EXERCISE ▸
Would you please retype, exactly, the lines of the listing below between the line with "Issued 16 February 2021" and the line with "Seal Kit Cut Back Dimensions |", inclusive?

MATERIALS PROVIDED ▸

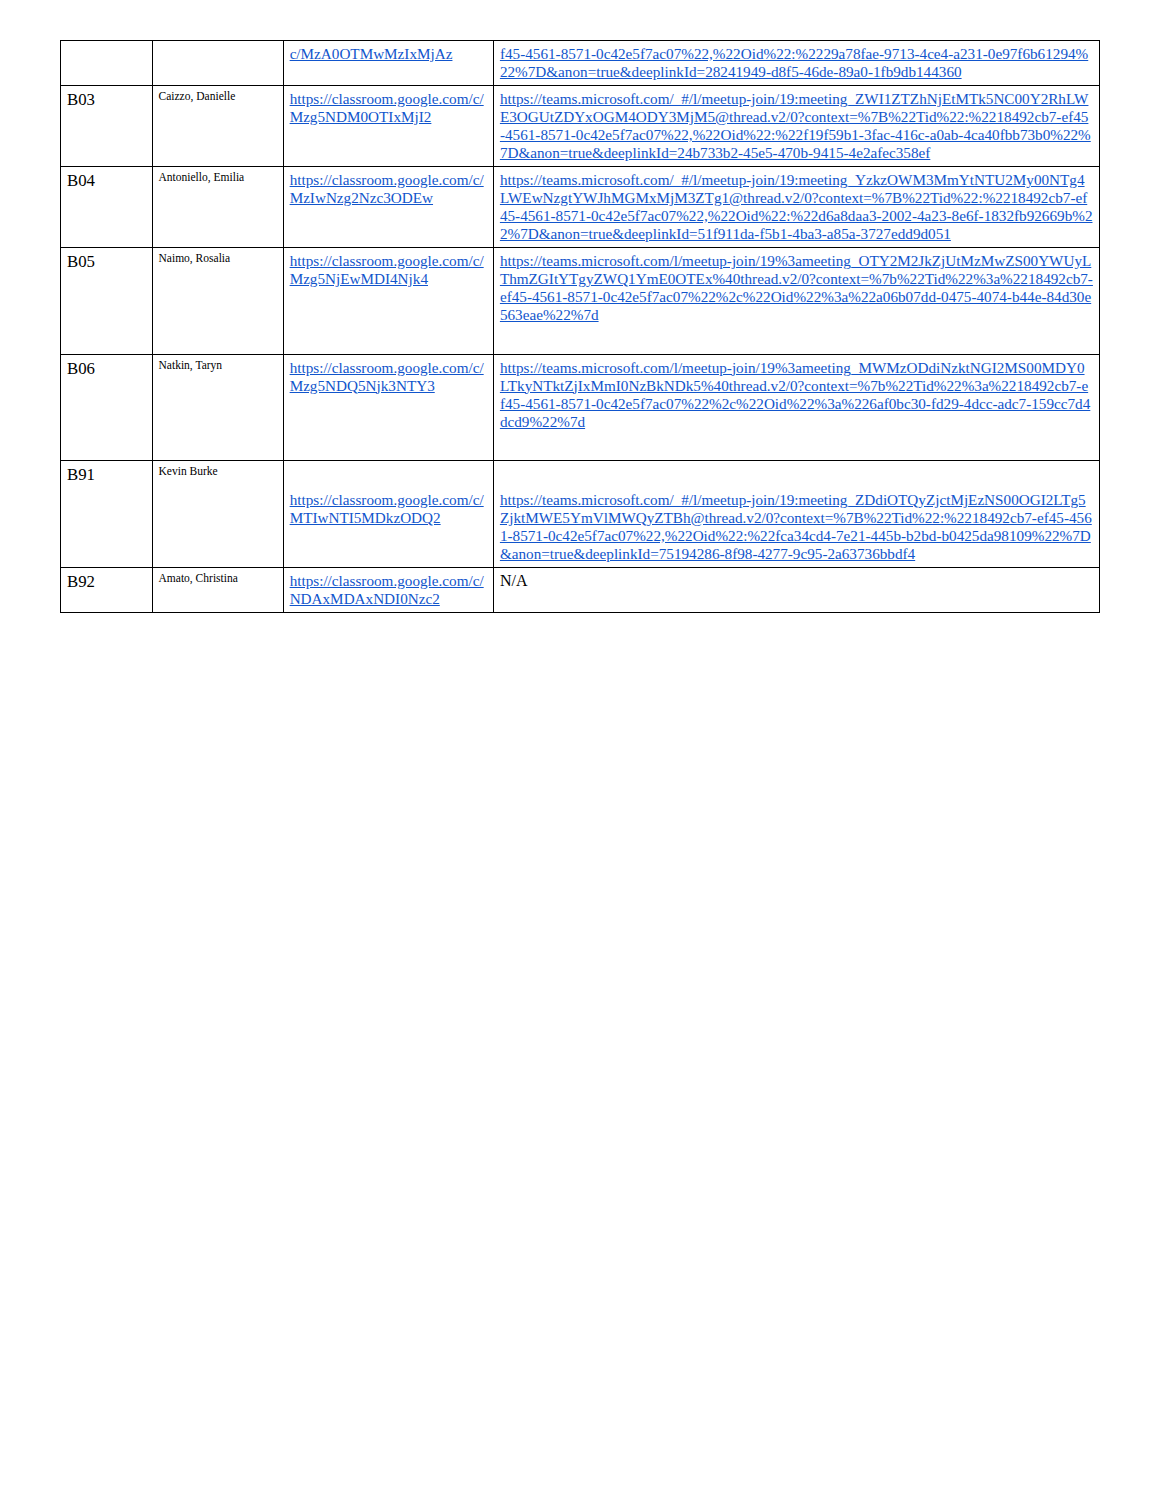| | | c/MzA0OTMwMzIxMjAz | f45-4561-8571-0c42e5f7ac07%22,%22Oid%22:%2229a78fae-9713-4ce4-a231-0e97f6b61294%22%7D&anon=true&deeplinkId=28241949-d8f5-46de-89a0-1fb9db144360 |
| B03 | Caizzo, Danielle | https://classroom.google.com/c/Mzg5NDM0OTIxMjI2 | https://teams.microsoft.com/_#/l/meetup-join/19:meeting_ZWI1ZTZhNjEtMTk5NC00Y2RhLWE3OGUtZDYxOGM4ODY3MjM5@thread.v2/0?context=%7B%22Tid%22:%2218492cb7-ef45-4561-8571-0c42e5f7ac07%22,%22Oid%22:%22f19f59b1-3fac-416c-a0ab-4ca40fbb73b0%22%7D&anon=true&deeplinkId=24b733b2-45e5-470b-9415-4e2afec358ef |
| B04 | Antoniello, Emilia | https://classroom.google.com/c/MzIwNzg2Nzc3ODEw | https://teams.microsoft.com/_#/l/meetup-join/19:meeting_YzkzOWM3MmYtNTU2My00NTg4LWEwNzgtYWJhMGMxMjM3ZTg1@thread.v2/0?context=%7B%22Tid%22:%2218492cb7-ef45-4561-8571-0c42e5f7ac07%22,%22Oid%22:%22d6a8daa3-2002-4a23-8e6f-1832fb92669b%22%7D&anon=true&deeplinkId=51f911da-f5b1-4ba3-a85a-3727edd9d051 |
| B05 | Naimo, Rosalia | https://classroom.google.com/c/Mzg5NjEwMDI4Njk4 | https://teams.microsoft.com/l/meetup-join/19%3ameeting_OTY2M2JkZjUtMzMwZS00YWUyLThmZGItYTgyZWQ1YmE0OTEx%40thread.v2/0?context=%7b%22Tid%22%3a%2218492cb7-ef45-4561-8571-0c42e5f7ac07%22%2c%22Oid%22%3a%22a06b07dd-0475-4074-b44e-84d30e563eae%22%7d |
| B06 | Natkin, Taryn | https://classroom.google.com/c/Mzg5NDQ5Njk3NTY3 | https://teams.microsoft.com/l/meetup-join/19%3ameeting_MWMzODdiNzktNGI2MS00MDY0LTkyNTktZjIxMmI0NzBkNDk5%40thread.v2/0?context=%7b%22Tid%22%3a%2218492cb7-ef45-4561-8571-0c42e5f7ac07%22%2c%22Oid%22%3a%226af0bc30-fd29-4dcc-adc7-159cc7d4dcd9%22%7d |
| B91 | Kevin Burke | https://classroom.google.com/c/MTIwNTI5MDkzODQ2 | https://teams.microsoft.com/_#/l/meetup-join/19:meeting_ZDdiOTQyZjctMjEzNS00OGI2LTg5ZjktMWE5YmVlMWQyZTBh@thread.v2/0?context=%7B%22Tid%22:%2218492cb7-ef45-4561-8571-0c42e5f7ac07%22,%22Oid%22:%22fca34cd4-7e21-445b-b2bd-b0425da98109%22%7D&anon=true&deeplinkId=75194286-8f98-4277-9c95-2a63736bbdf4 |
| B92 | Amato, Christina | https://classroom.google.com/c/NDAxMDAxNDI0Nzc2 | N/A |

==

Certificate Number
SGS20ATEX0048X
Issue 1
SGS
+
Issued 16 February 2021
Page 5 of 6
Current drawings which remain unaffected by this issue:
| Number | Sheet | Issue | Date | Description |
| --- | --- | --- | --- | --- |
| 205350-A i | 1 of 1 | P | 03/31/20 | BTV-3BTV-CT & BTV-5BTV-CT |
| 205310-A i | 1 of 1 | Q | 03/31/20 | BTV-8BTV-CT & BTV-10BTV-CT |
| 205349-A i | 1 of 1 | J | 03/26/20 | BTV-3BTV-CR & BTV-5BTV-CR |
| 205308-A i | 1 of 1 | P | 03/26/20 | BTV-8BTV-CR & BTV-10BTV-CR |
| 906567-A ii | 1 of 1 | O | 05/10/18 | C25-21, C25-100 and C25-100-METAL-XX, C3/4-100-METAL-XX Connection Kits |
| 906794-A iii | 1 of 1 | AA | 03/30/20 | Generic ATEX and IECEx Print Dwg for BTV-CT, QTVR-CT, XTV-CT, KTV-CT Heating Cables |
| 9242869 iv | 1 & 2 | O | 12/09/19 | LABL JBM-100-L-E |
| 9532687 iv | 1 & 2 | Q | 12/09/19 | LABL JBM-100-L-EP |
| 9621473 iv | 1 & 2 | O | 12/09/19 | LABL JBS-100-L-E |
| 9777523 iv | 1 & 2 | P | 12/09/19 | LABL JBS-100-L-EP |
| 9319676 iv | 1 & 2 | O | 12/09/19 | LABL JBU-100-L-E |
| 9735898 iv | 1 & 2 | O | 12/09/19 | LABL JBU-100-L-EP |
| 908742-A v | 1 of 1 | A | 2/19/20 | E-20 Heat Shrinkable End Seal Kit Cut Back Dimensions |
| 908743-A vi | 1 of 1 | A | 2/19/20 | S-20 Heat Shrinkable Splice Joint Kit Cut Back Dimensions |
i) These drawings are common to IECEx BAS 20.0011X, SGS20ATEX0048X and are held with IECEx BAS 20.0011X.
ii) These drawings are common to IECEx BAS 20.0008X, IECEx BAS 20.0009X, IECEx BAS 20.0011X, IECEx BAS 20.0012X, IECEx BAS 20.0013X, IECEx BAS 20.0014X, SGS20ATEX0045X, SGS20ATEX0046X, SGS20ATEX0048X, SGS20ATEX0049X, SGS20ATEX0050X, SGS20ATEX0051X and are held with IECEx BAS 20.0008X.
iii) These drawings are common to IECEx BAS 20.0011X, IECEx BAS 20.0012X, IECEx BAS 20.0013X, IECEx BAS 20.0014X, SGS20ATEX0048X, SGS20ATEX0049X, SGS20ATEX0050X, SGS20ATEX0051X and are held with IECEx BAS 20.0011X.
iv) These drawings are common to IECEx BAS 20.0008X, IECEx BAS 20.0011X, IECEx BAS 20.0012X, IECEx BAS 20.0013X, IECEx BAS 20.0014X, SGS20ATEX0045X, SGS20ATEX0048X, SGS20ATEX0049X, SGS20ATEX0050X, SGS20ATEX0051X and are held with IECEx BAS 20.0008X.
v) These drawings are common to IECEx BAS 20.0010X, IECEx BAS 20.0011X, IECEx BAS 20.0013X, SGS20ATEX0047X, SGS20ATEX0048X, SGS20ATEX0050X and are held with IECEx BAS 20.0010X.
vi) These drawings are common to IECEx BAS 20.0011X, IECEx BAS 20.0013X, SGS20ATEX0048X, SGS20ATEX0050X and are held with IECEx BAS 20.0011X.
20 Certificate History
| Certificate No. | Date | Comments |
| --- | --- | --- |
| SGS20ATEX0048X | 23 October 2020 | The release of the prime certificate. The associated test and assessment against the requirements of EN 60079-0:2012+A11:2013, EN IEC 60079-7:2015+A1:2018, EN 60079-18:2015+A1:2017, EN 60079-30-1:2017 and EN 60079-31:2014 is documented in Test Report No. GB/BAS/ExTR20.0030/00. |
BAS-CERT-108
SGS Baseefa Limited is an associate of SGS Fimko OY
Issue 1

SOLVED PROBLEM ▸
Issued 16 February 2021
Page 5 of 6
Current drawings which remain unaffected by this issue:
| Number | Sheet | Issue | Date | Description |
| --- | --- | --- | --- | --- |
| 205350-A i | 1 of 1 | P | 03/31/20 | BTV-3BTV-CT & BTV-5BTV-CT |
| 205310-A i | 1 of 1 | Q | 03/31/20 | BTV-8BTV-CT & BTV-10BTV-CT |
| 205349-A i | 1 of 1 | J | 03/26/20 | BTV-3BTV-CR & BTV-5BTV-CR |
| 205308-A i | 1 of 1 | P | 03/26/20 | BTV-8BTV-CR & BTV-10BTV-CR |
| 906567-A ii | 1 of 1 | O | 05/10/18 | C25-21, C25-100 and C25-100-METAL-XX, C3/4-100-METAL-XX Connection Kits |
| 906794-A iii | 1 of 1 | AA | 03/30/20 | Generic ATEX and IECEx Print Dwg for BTV-CT, QTVR-CT, XTV-CT, KTV-CT Heating Cables |
| 9242869 iv | 1 & 2 | O | 12/09/19 | LABL JBM-100-L-E |
| 9532687 iv | 1 & 2 | Q | 12/09/19 | LABL JBM-100-L-EP |
| 9621473 iv | 1 & 2 | O | 12/09/19 | LABL JBS-100-L-E |
| 9777523 iv | 1 & 2 | P | 12/09/19 | LABL JBS-100-L-EP |
| 9319676 iv | 1 & 2 | O | 12/09/19 | LABL JBU-100-L-E |
| 9735898 iv | 1 & 2 | O | 12/09/19 | LABL JBU-100-L-EP |
| 908742-A v | 1 of 1 | A | 2/19/20 | E-20 Heat Shrinkable End Seal Kit Cut Back Dimensions |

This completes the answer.